I'm going to let you in on a fact that is not necessarily immediately obvious about our site: Most of the questions here in Personal Finance & Money are opinion-based. The reason for this is that personal finance is only partially about math. Personal behavior weighs greatly in personal finance, and the "correct" approach in any situation will involve opinion. Almost any question about budgeting, investing, or spending will involve at least an element of opinion. Even something like tax law, which you might think should be black-and-white, cut-and-dried, often involve opinion to a great extent. (Exhibit A)
"Primarily opinion-based" exists as a close reason network-wide here on StackExchange, but different sites have different criteria for actually using it. On a site like Worldbuilding, every question is entirely opinion-based. For them, they have identified specific criteria that a question has to meet to be allowed. With other sites, such as programming, science, and technology sites, most of their questions are entirely objective, with a minimum of opinion. Even on those sites, however, there are plenty of questions that involve opinion to make an answer. (Exhibit B)

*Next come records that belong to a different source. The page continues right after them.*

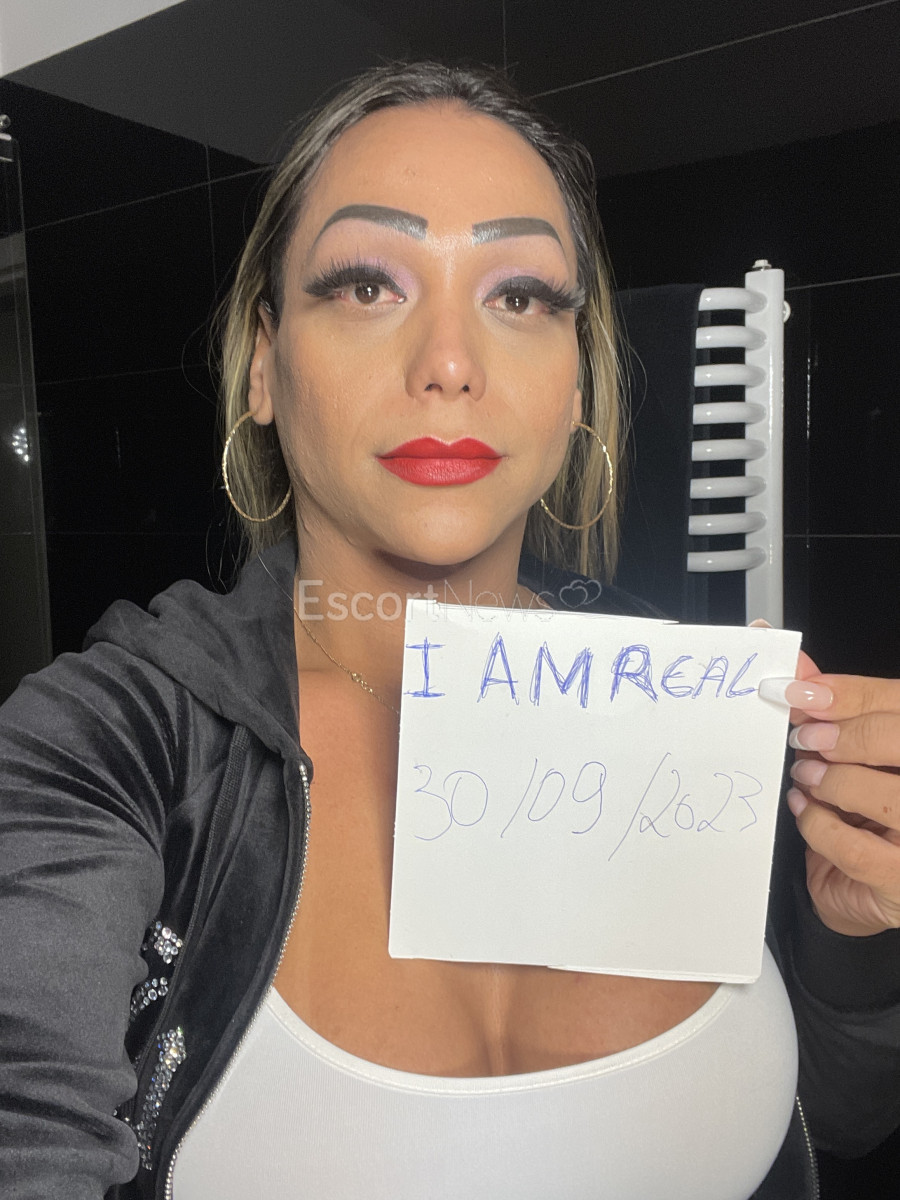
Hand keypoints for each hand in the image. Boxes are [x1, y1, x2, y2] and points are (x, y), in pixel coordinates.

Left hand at [783, 652, 899, 936]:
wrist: (863, 888)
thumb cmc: (864, 811)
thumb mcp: (852, 754)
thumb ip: (833, 711)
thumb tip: (797, 669)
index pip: (899, 702)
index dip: (849, 693)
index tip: (799, 689)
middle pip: (898, 739)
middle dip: (845, 734)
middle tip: (805, 738)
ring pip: (887, 796)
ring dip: (834, 781)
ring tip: (805, 775)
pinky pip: (856, 849)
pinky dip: (819, 825)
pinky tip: (803, 808)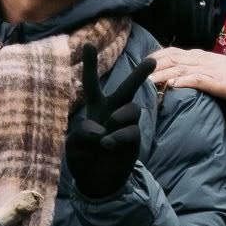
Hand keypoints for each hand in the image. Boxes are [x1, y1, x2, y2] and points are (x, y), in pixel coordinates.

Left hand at [66, 45, 155, 199]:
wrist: (96, 181)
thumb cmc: (83, 158)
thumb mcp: (73, 145)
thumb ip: (82, 133)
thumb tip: (102, 128)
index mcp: (95, 108)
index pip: (92, 84)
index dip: (91, 65)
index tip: (87, 44)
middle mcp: (113, 112)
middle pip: (127, 89)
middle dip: (139, 74)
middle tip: (152, 61)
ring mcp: (126, 125)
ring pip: (132, 108)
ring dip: (119, 117)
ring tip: (105, 136)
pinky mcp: (134, 139)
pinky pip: (131, 130)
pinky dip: (118, 136)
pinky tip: (107, 146)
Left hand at [147, 47, 225, 102]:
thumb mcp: (209, 68)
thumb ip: (193, 70)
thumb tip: (175, 77)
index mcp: (197, 55)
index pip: (171, 52)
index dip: (155, 57)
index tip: (141, 64)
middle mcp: (199, 59)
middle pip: (171, 59)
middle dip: (153, 66)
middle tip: (137, 74)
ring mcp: (206, 68)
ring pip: (179, 69)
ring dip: (162, 75)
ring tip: (148, 82)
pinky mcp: (214, 80)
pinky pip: (197, 79)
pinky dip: (184, 81)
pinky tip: (173, 86)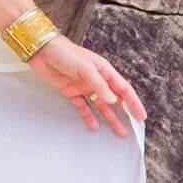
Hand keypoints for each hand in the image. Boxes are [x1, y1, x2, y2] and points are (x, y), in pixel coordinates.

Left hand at [27, 34, 146, 136]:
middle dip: (125, 113)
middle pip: (114, 99)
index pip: (123, 89)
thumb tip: (114, 101)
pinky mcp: (70, 92)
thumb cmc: (65, 52)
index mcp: (104, 70)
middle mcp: (96, 79)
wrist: (41, 51)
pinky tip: (95, 125)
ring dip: (110, 118)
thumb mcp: (85, 68)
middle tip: (134, 128)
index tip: (142, 116)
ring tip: (119, 131)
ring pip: (100, 105)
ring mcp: (83, 86)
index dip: (134, 103)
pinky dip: (89, 116)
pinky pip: (83, 106)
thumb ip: (99, 85)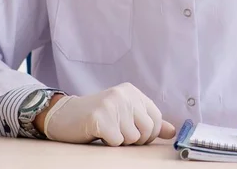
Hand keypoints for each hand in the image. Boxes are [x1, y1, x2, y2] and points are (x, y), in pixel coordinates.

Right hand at [39, 82, 176, 145]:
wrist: (64, 116)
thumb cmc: (97, 117)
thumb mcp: (125, 114)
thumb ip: (148, 121)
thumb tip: (173, 131)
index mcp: (133, 92)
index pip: (156, 118)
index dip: (149, 134)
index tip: (135, 135)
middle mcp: (124, 94)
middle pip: (147, 129)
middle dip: (135, 140)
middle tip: (118, 134)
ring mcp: (112, 104)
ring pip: (132, 138)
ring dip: (120, 142)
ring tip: (107, 132)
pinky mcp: (100, 117)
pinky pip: (116, 142)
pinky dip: (108, 144)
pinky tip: (99, 134)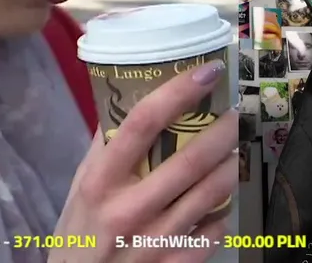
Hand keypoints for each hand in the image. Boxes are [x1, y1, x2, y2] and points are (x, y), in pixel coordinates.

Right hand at [51, 59, 237, 261]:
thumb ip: (104, 148)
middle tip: (233, 113)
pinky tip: (220, 199)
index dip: (178, 92)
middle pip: (190, 159)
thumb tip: (129, 101)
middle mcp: (129, 209)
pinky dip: (223, 211)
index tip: (206, 72)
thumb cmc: (78, 230)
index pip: (142, 124)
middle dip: (222, 131)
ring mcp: (156, 241)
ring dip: (230, 164)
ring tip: (233, 149)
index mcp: (100, 180)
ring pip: (212, 193)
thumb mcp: (80, 185)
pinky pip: (216, 231)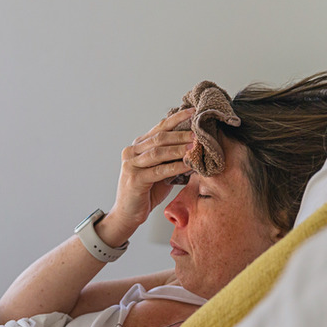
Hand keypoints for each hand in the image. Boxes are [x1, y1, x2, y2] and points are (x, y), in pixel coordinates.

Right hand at [107, 108, 195, 238]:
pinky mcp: (134, 179)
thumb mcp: (160, 172)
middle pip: (159, 138)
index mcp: (138, 147)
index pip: (159, 128)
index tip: (193, 112)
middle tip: (199, 132)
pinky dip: (176, 166)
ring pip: (158, 152)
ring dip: (179, 148)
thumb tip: (195, 148)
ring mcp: (131, 165)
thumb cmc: (145, 193)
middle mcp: (131, 152)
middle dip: (181, 134)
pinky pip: (159, 170)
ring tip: (196, 146)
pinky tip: (189, 164)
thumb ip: (171, 159)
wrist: (127, 215)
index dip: (176, 119)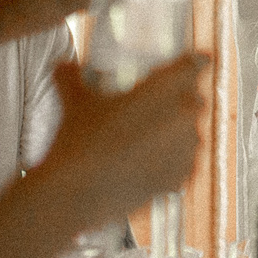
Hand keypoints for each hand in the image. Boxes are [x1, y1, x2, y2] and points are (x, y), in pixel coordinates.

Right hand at [39, 53, 207, 222]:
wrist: (77, 194)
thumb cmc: (79, 141)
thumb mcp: (74, 101)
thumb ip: (70, 76)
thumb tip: (62, 64)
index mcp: (168, 88)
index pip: (195, 65)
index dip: (194, 62)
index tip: (194, 62)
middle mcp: (186, 115)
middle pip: (194, 100)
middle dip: (178, 101)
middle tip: (153, 107)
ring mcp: (187, 149)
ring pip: (191, 133)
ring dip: (175, 133)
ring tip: (145, 139)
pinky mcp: (181, 177)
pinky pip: (184, 162)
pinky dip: (170, 161)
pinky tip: (148, 162)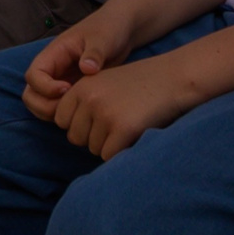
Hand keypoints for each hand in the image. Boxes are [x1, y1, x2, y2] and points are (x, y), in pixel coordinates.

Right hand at [21, 7, 137, 120]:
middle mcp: (52, 70)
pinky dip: (66, 116)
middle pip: (31, 95)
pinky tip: (87, 113)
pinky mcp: (72, 92)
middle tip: (73, 108)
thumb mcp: (102, 38)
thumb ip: (94, 52)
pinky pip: (59, 109)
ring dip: (54, 114)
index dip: (45, 88)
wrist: (121, 32)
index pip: (33, 76)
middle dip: (46, 107)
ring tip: (80, 112)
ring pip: (41, 105)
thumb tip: (87, 69)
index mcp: (54, 54)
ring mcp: (60, 82)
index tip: (68, 89)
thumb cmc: (109, 29)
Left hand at [48, 54, 202, 160]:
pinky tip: (133, 136)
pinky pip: (108, 155)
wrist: (173, 79)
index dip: (78, 125)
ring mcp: (105, 114)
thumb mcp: (104, 83)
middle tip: (116, 125)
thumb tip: (71, 134)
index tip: (97, 121)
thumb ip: (84, 102)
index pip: (61, 120)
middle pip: (74, 137)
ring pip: (92, 148)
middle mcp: (89, 100)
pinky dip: (120, 152)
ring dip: (108, 144)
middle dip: (92, 137)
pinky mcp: (123, 129)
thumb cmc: (140, 85)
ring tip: (127, 126)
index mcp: (81, 87)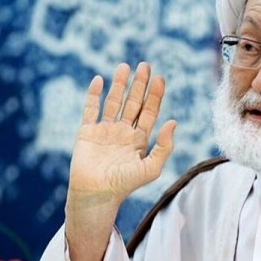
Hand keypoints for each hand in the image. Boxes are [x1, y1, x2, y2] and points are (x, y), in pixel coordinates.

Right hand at [68, 62, 175, 208]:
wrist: (96, 195)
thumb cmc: (125, 185)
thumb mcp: (151, 167)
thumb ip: (164, 146)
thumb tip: (174, 122)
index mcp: (139, 139)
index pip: (149, 111)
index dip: (155, 95)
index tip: (160, 78)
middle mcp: (123, 132)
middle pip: (133, 102)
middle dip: (139, 84)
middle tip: (145, 65)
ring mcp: (105, 130)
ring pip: (113, 101)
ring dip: (118, 84)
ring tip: (124, 66)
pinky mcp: (87, 132)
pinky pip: (90, 109)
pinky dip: (94, 95)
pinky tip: (99, 80)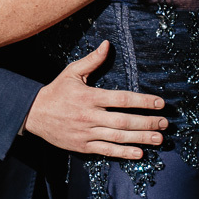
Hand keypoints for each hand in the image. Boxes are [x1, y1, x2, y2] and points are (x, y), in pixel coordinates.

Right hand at [25, 41, 167, 159]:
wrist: (33, 114)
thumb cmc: (56, 91)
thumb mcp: (72, 72)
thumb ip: (92, 60)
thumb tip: (107, 44)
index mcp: (90, 96)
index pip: (121, 99)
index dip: (142, 101)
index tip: (159, 102)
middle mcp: (90, 116)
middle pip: (123, 120)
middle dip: (147, 122)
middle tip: (165, 123)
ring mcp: (86, 133)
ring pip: (118, 137)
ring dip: (141, 139)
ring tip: (159, 139)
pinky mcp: (83, 146)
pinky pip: (106, 150)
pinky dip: (123, 153)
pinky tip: (139, 154)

For our site, we have decided that we don't allow questions which are asking for predictions into the future. Asking "Should I buy XYZ stock?", or "Which is a better investment: Apple or Google?" or "Is now the right time to buy gold?" are all closeable as primarily opinion-based because there is no objective answer possible without a time machine (or at least a crystal ball). Sure, someone could come up with something that sounds like an objective answer using past performance, financial statements, etc., but we have decided as a site that we don't want future prediction speculation on our site.
However, we do have open-ended advice questions on our site all the time, and these are not off-topic. Indeed, they are among our most highly rated, interesting questions. (Exhibit C, Exhibit D).
In my opinion, the question you are pointing to falls under this category. The value of time is on-topic for personal finance, and although the topic is a matter of opinion, the answerers have proven that it can be discussed rationally and objectively. It is a very interesting question that I hope does not get closed. If it does get closed, I will vote to reopen.